Problem description: Transcribe each of the records below line for line, keeping every character as it appears.

Source information:
:::::
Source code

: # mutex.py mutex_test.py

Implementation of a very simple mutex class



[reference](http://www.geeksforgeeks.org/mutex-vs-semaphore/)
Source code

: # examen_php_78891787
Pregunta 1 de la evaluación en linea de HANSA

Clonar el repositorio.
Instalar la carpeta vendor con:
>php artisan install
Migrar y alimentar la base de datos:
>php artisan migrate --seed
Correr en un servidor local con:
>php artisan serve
:::::
Task result:
Source code

: # mutex.py mutex_test.py

Implementation of a very simple mutex class



[reference](http://www.geeksforgeeks.org/mutex-vs-semaphore/)
Source code

: # examen_php_78891787
Pregunta 1 de la evaluación en linea de HANSA

Clonar el repositorio.
Instalar la carpeta vendor con:
>php artisan install
Migrar y alimentar la base de datos:
>php artisan migrate --seed
Correr en un servidor local con:
>php artisan serve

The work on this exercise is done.